We had started our second day’s ascent at 2am, head torches on, pulling ourselves along weathered ropes and forcing our tired legs to take just one more exhausted step. Our surroundings had rapidly transformed from a verdant, lush rainforest strewn with alien plants and unrecognisable sounds to this grey, scarred landscape of sheer slopes tumbling down into powdered clouds far below. Now at the summit, as daylight began to push back the last of the darkness, the entire curvature of the Earth was slowly revealed to us and the horizon, rather than its usual straight edge, circled all around without interruption.
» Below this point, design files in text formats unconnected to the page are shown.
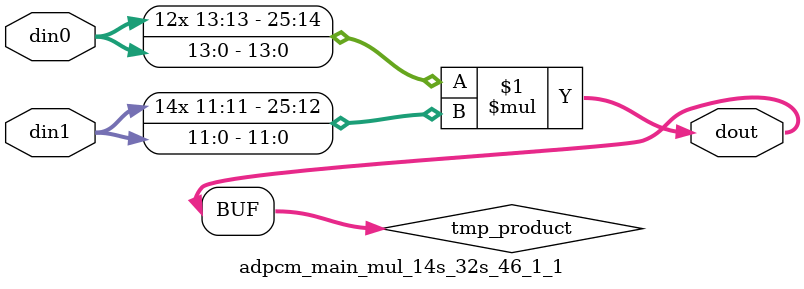
<source format=v>

`timescale 1 ns / 1 ps

  module adpcm_main_mul_14s_32s_46_1_1(din0, din1, dout);
parameter ID = 1;
parameter NUM_STAGE = 0;
parameter din0_WIDTH = 14;
parameter din1_WIDTH = 12;
parameter dout_WIDTH = 26;

input [din0_WIDTH - 1 : 0] din0; 
input [din1_WIDTH - 1 : 0] din1; 
output [dout_WIDTH - 1 : 0] dout;

wire signed [dout_WIDTH - 1 : 0] tmp_product;













assign tmp_product = $signed(din0) * $signed(din1);








assign dout = tmp_product;







endmodule

</source>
Legend says that a Chinese widow chose the mountain as a viewing point to look out for her estranged husband’s return across the sea. I could see why. The view was breathtakingly vast.

 

Occasional pinpricks of colour broke through the thin layer of cloud below us, as other climbers came closer, and the small gathering of us that had got to the top first smiled down upon them knowing the anticipation that was coursing through their veins. Behind them, the peak dropped suddenly away and was replaced with the rolling contours of the land below. Trees that had towered over us at sea level became indiscernible from one another, resplendent in bold combinations of greens and yellows. We got the humble feeling that the mountain was favouring us, many climbers got no view at all stood here at 13,500 feet, but as the sun burnt the last of the clouds away it was as if the entire planet revealed herself to us below. There is nowhere to hide on a mountaintop, there are no secrets, and in that moment I ‘knew’ myself better than ever before and felt an indescribable sense of peace and oneness with all around me.

 

Not long before 6am we began our descent, and as the sun boastfully overtook us on her climb we returned to the World below with an indescribable sense of achievement, wonderment and awe. Looking back up, it was hard to imagine how the mountain, apparently ”young”, had ever not been there as the cold, grey rock stood timeless and defiant, the sunlight glistening off the minerals but incapable of penetrating any deeper. I know that I will never forget that sunrise for as long as I live, and the experience of racing the sun to her zenith, and standing meekly on the shoulders of that formidable giant will be with me forever.